By Piya Sinha-Roy
LOS ANGELES (Reuters) - When director Duncan Jones was tasked with translating the popular video game "Warcraft" into a studio film, he was inspired by filmmaker Peter Jackson's adaptations of J.R.R. Tolkien's fantasy saga "Lord of the Rings."
"Not everyone had read Tolkien who went and saw those films but (Jackson) crafted a film with interesting characters and a plot that's engaged and people by the millions wanted to see more," Jones told Reuters.
"Hopefully we've done the same with 'Warcraft.'"
The film, out in U.S. theaters on Friday, brings an origin story of the fantasy world explored in the role-playing "World of Warcraft" gaming franchise from Activision Blizzard Inc, which had 10 million subscribers as of November 2015.
Jones said that while he wanted to make a film that fans of the game would enjoy, he also wanted to introduce the world of "Warcraft" to newcomers and "make them come in and feel embraced by this fantasy setting that this film takes place in."

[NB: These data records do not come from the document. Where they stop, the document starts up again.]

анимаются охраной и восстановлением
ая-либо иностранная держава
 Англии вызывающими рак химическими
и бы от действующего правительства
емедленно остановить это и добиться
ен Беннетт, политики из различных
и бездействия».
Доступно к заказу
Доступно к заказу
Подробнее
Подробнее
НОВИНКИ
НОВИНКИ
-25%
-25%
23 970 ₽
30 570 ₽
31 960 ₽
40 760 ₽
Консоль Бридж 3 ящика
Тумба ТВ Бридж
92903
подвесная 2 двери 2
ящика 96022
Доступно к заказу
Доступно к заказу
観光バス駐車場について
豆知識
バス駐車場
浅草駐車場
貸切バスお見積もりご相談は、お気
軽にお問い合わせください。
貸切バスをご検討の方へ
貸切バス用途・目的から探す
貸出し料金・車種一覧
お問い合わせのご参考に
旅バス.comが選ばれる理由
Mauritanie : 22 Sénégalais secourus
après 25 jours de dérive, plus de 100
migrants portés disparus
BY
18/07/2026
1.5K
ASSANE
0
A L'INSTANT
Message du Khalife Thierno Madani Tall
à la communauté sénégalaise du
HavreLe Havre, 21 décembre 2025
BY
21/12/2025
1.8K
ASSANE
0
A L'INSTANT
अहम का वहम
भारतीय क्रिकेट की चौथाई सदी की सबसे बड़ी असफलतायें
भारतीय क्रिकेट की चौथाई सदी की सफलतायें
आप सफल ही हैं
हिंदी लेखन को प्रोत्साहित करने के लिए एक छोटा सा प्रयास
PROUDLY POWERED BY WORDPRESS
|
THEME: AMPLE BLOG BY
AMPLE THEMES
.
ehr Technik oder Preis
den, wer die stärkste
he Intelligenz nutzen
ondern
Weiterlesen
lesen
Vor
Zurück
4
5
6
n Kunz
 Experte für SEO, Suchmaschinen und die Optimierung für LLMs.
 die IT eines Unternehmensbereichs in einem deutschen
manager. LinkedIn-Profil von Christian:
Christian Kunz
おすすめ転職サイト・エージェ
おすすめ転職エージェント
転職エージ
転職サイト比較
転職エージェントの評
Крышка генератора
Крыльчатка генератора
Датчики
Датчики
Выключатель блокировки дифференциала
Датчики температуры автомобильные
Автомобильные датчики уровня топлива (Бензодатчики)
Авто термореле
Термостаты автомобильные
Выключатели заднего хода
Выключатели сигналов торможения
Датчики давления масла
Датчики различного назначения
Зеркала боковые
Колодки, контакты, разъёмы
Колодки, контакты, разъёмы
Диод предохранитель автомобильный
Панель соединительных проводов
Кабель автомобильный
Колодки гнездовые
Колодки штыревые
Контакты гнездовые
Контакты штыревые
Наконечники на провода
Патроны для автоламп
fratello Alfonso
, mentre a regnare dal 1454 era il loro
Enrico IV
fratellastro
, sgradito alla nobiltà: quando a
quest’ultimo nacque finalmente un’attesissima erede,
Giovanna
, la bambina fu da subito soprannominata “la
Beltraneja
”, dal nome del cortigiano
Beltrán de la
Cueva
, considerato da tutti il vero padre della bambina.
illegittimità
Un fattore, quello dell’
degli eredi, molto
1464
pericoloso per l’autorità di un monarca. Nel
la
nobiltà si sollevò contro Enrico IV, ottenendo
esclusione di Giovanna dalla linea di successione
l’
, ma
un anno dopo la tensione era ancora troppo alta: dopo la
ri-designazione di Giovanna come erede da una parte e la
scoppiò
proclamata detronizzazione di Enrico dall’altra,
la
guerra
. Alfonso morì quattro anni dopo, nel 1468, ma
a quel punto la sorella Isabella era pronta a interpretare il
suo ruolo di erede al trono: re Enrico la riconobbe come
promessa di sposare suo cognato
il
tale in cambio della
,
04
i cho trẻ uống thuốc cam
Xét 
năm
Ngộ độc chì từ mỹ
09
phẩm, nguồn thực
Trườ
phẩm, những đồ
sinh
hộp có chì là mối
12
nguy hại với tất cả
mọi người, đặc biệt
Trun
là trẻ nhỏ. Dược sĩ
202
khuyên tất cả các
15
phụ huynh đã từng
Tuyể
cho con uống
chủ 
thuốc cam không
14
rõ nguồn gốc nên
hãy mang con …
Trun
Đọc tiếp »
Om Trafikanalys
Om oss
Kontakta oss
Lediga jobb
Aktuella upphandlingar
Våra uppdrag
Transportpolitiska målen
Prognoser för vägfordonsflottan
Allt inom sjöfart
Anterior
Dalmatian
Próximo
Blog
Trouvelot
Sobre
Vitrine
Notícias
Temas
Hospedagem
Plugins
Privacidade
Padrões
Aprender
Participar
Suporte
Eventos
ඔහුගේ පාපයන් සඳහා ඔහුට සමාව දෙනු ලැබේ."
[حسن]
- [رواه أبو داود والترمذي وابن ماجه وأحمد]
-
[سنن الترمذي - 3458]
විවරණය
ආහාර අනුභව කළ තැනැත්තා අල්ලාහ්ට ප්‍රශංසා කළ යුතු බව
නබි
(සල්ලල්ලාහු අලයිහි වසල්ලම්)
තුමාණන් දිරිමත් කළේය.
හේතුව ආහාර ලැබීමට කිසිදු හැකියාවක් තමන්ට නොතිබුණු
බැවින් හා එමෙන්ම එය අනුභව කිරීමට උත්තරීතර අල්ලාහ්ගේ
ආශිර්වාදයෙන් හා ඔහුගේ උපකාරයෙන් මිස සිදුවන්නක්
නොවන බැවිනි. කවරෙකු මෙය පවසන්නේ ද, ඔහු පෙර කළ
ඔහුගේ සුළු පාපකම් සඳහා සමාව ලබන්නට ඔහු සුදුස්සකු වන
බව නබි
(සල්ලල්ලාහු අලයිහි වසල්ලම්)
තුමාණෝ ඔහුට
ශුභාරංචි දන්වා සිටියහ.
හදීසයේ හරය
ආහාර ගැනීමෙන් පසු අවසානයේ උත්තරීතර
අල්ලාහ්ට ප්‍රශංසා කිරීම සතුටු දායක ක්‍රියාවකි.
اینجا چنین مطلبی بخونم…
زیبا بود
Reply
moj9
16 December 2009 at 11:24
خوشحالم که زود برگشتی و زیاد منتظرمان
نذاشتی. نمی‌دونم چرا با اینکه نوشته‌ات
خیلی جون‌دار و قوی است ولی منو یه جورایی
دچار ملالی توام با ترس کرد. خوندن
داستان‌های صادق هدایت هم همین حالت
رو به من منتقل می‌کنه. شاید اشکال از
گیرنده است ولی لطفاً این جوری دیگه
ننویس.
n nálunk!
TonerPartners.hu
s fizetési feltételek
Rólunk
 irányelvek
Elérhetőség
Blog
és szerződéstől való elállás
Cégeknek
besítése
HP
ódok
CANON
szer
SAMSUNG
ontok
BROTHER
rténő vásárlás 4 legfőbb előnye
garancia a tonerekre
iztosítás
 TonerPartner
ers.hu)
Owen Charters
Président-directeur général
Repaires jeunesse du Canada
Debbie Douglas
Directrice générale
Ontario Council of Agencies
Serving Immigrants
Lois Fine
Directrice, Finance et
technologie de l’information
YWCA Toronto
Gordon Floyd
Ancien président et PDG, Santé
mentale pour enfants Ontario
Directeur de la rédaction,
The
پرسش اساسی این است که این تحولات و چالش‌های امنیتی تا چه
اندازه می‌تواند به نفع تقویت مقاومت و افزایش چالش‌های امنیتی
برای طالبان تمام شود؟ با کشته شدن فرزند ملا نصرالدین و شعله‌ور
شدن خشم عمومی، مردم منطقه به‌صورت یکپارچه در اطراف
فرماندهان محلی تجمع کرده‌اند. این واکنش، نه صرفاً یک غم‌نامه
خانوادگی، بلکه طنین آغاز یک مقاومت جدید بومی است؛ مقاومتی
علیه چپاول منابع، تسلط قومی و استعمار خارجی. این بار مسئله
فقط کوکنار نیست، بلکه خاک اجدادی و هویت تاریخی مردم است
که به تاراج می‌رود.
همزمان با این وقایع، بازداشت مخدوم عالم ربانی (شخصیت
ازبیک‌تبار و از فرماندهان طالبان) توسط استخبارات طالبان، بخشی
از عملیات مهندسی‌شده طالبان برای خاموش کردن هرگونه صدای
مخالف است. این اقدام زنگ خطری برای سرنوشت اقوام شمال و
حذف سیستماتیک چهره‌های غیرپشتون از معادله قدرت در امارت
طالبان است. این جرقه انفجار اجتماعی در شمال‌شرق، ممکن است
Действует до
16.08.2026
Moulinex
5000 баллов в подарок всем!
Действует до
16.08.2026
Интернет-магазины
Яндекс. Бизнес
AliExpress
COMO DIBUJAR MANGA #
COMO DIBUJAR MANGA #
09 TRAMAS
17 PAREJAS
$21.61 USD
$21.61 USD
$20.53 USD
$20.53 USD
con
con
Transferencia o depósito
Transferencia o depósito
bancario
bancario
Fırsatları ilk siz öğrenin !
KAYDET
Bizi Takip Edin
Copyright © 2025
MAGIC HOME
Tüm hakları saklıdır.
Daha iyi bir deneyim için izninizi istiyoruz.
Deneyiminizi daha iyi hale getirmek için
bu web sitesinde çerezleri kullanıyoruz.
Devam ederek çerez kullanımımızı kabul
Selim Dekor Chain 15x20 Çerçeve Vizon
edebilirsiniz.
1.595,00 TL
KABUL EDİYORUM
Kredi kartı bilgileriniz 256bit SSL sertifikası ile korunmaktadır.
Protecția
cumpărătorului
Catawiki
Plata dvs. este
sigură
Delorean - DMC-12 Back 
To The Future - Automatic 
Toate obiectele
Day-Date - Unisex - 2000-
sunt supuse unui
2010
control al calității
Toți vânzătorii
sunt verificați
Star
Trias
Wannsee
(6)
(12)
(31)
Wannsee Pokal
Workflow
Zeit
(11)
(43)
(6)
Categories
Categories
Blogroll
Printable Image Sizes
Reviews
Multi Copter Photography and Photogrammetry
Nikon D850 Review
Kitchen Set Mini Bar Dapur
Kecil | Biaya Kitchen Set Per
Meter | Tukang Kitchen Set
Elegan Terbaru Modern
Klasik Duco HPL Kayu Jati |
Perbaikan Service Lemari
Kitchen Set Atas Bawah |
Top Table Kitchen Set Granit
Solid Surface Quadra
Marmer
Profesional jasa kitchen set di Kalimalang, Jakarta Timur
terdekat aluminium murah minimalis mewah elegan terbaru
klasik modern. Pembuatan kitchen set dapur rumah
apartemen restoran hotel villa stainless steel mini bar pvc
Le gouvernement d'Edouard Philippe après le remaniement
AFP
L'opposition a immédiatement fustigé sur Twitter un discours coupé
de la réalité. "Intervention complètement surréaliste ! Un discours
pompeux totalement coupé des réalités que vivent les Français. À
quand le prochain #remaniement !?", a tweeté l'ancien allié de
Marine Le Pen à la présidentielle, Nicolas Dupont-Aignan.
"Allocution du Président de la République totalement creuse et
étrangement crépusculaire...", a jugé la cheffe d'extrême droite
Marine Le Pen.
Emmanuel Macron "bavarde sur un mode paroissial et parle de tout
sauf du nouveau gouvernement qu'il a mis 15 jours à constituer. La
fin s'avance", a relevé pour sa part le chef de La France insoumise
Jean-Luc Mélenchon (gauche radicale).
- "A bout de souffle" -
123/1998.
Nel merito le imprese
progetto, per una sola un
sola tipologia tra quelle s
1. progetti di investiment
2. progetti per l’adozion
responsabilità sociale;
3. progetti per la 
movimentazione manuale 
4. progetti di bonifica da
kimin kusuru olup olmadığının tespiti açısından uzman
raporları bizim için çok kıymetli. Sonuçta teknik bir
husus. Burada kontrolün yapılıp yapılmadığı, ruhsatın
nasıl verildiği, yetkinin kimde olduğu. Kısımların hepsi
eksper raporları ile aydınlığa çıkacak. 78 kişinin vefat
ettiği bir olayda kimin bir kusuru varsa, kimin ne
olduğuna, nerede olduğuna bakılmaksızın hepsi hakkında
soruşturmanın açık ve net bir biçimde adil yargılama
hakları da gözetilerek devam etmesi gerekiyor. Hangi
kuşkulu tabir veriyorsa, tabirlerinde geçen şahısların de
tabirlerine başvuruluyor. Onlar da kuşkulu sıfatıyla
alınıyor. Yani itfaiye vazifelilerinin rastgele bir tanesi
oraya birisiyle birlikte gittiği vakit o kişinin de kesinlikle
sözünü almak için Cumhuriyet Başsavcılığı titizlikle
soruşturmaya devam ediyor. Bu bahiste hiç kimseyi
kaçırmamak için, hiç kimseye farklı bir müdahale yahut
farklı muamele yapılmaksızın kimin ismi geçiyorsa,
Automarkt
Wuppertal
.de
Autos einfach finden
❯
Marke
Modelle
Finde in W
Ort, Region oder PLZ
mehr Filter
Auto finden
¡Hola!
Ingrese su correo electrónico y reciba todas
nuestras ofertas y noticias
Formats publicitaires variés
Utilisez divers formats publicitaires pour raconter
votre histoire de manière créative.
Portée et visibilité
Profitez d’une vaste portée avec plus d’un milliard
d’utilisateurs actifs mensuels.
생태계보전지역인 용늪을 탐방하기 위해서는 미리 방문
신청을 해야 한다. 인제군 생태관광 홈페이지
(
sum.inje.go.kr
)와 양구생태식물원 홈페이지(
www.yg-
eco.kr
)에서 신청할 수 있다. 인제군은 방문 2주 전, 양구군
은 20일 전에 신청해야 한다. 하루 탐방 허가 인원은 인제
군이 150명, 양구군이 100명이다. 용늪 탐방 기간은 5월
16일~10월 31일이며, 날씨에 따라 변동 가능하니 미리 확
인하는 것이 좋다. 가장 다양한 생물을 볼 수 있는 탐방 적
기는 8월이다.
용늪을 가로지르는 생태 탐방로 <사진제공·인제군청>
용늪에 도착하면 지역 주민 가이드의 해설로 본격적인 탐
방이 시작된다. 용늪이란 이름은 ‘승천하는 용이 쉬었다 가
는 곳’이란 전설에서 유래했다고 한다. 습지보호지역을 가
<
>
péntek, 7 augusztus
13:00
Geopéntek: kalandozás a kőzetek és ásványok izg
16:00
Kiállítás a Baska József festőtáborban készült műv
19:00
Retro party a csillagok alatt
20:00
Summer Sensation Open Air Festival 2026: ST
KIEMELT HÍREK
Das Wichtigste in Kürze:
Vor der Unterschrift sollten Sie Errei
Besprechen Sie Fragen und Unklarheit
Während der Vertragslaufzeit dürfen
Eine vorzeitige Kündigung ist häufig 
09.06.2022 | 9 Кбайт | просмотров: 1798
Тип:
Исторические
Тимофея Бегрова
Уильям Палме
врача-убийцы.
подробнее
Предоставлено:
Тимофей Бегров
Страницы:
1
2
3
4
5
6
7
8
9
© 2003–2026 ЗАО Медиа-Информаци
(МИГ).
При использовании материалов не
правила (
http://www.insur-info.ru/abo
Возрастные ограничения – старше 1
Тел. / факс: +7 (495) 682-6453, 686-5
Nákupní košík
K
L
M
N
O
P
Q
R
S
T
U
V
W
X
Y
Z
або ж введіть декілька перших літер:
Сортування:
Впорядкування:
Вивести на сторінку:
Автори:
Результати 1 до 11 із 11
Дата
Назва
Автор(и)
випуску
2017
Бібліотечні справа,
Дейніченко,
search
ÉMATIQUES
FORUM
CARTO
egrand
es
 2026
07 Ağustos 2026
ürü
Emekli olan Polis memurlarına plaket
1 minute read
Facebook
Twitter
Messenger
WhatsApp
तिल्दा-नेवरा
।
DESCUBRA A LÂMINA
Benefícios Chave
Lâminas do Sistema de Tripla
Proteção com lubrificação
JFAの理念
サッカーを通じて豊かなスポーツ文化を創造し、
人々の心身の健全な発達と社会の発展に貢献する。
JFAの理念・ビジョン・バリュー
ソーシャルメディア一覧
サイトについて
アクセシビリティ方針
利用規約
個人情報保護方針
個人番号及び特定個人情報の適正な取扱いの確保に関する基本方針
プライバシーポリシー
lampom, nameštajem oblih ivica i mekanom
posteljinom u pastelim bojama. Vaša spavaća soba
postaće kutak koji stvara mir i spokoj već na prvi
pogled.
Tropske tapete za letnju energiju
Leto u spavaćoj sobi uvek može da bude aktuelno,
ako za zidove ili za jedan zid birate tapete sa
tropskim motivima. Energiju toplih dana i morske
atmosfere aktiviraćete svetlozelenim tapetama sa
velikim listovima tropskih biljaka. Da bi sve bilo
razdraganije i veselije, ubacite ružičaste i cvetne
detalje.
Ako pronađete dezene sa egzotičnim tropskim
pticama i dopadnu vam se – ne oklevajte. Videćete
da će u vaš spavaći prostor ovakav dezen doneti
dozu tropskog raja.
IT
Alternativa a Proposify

"Warcraft" follows the battle between the monster-like Orcs as they try to colonize the human land of Azeroth, with magic playing a key role in the fight.
The film features mythical Orcs, dwarves, elves, wizard-esque mages and trolls, much like "Lord of the Rings."
Comcast Corp's Universal Pictures and Legendary Pictures, a subsidiary of China's Wanda Cinema Line Corp, co-financed the film's $160 million budget, with Universal distributing it globally except for China.
The film has already grossed $70 million internationally.
At the heart of the story is Sir Anduin Lothar (Travis Fimmel), and the Orc prisoner Garona (Paula Patton), who band together to fight against the Orcs, led by the ferocious, power-hungry Gul'dan (Daniel Wu).
"Whether you are a hard-core gamer like Rob (Kazinsky, co-star) is or you're someone who never played the game like myself, you connect right off the bat to a strong compelling story and a character-driven story," said actor Ben Schnetzer, who plays talented young mage Khadgar.
Jones said Patton's character is an outcast and presents the point of view for the audience as she is caught between two cultures. Patton said she liked that her character "is a warrior and quite strong" but also vulnerable at times.